**The problem:** Write the listing out again in full. Every character must match.

**Working data:**

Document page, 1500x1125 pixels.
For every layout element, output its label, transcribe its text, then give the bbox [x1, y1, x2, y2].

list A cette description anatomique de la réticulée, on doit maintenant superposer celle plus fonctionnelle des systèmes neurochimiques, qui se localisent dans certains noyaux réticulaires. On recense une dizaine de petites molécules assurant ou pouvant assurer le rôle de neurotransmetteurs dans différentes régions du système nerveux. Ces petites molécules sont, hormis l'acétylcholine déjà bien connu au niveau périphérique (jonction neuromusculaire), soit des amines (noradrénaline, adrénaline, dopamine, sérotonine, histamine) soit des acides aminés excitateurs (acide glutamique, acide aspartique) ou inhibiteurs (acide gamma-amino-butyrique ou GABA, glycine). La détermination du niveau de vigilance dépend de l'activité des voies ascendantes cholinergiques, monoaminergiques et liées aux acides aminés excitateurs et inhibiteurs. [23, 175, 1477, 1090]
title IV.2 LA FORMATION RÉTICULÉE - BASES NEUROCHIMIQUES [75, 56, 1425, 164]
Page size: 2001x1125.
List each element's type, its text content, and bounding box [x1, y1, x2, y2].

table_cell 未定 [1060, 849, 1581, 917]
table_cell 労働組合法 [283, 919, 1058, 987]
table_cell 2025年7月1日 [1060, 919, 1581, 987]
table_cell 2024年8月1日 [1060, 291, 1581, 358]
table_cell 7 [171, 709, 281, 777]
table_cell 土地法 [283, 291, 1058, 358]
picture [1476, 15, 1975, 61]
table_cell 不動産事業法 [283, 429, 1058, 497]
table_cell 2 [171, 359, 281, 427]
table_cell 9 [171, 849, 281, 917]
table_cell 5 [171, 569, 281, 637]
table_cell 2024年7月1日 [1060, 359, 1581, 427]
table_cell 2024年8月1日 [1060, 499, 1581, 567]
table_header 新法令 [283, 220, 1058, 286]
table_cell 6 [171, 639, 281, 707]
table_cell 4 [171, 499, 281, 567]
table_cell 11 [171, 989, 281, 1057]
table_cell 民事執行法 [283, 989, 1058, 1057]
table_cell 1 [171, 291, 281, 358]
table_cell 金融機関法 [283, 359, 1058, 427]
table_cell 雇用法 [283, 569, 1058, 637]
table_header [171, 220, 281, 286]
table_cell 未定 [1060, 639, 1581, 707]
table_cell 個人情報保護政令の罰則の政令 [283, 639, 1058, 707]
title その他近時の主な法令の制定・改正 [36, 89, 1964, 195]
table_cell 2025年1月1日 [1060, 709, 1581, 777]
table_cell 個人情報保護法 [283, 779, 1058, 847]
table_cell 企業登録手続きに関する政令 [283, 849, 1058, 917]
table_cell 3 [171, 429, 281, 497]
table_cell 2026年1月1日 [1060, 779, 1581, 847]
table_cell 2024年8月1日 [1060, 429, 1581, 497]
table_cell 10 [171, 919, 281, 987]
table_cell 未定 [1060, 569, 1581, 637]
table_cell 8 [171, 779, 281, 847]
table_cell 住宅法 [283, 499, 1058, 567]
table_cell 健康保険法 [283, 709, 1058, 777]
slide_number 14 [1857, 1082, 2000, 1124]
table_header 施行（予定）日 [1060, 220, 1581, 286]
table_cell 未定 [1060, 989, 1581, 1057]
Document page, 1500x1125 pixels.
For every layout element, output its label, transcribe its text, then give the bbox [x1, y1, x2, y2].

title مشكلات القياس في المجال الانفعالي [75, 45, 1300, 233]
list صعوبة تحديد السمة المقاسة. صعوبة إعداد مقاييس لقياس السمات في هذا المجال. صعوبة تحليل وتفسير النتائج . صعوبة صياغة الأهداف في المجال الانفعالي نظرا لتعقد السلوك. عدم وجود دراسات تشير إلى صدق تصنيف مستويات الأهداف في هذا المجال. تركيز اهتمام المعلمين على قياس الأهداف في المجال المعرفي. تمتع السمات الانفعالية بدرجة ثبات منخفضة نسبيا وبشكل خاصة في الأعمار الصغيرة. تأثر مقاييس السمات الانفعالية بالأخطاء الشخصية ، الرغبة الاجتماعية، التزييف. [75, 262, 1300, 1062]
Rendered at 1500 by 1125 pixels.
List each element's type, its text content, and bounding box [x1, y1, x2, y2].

**Solution to this problem:**
Document page, 1500x1125 pixels.
For every layout element, output its label, transcribe its text, then give the bbox [x1, y1, x2, y2].

list A cette description anatomique de la réticulée, on doit maintenant superposer celle plus fonctionnelle des systèmes neurochimiques, qui se localisent dans certains noyaux réticulaires. On recense une dizaine de petites molécules assurant ou pouvant assurer le rôle de neurotransmetteurs dans différentes régions du système nerveux. Ces petites molécules sont, hormis l'acétylcholine déjà bien connu au niveau périphérique (jonction neuromusculaire), soit des amines (noradrénaline, adrénaline, dopamine, sérotonine, histamine) soit des acides aminés excitateurs (acide glutamique, acide aspartique) ou inhibiteurs (acide gamma-amino-butyrique ou GABA, glycine). La détermination du niveau de vigilance dépend de l'activité des voies ascendantes cholinergiques, monoaminergiques et liées aux acides aminés excitateurs et inhibiteurs. [23, 175, 1477, 1090]
title IV.2 LA FORMATION RÉTICULÉE - BASES NEUROCHIMIQUES [75, 56, 1425, 164]
Page size: 2001x1125.
List each element's type, its text content, and bounding box [x1, y1, x2, y2].

table_cell 未定 [1060, 849, 1581, 917]
table_cell 労働組合法 [283, 919, 1058, 987]
table_cell 2025年7月1日 [1060, 919, 1581, 987]
table_cell 2024年8月1日 [1060, 291, 1581, 358]
table_cell 7 [171, 709, 281, 777]
table_cell 土地法 [283, 291, 1058, 358]
picture [1476, 15, 1975, 61]
table_cell 不動産事業法 [283, 429, 1058, 497]
table_cell 2 [171, 359, 281, 427]
table_cell 9 [171, 849, 281, 917]
table_cell 5 [171, 569, 281, 637]
table_cell 2024年7月1日 [1060, 359, 1581, 427]
table_cell 2024年8月1日 [1060, 499, 1581, 567]
table_header 新法令 [283, 220, 1058, 286]
table_cell 6 [171, 639, 281, 707]
table_cell 4 [171, 499, 281, 567]
table_cell 11 [171, 989, 281, 1057]
table_cell 民事執行法 [283, 989, 1058, 1057]
table_cell 1 [171, 291, 281, 358]
table_cell 金融機関法 [283, 359, 1058, 427]
table_cell 雇用法 [283, 569, 1058, 637]
table_header [171, 220, 281, 286]
table_cell 未定 [1060, 639, 1581, 707]
table_cell 個人情報保護政令の罰則の政令 [283, 639, 1058, 707]
title その他近時の主な法令の制定・改正 [36, 89, 1964, 195]
table_cell 2025年1月1日 [1060, 709, 1581, 777]
table_cell 個人情報保護法 [283, 779, 1058, 847]
table_cell 企業登録手続きに関する政令 [283, 849, 1058, 917]
table_cell 3 [171, 429, 281, 497]
table_cell 2026年1月1日 [1060, 779, 1581, 847]
table_cell 2024年8月1日 [1060, 429, 1581, 497]
table_cell 10 [171, 919, 281, 987]
table_cell 未定 [1060, 569, 1581, 637]
table_cell 8 [171, 779, 281, 847]
table_cell 住宅法 [283, 499, 1058, 567]
table_cell 健康保険法 [283, 709, 1058, 777]
slide_number 14 [1857, 1082, 2000, 1124]
table_header 施行（予定）日 [1060, 220, 1581, 286]
table_cell 未定 [1060, 989, 1581, 1057]
Document page, 1500x1125 pixels.
For every layout element, output its label, transcribe its text, then give the bbox [x1, y1, x2, y2].

title مشكلات القياس في المجال الانفعالي [75, 45, 1300, 233]
list صعوبة تحديد السمة المقاسة. صعوبة إعداد مقاييس لقياس السمات في هذا المجال. صعوبة تحليل وتفسير النتائج . صعوبة صياغة الأهداف في المجال الانفعالي نظرا لتعقد السلوك. عدم وجود دراسات تشير إلى صدق تصنيف مستويات الأهداف في هذا المجال. تركيز اهتمام المعلمين على قياس الأهداف في المجال المعرفي. تمتع السمات الانفعالية بدرجة ثبات منخفضة نسبيا وبشكل خاصة في الأعمار الصغيرة. تأثر مقاييس السمات الانفعالية بالأخطاء الشخصية ، الرغبة الاجتماعية، التزييف. [75, 262, 1300, 1062]
Rendered at 1500 by 1125 pixels.
List each element's type, its text content, and bounding box [x1, y1, x2, y2].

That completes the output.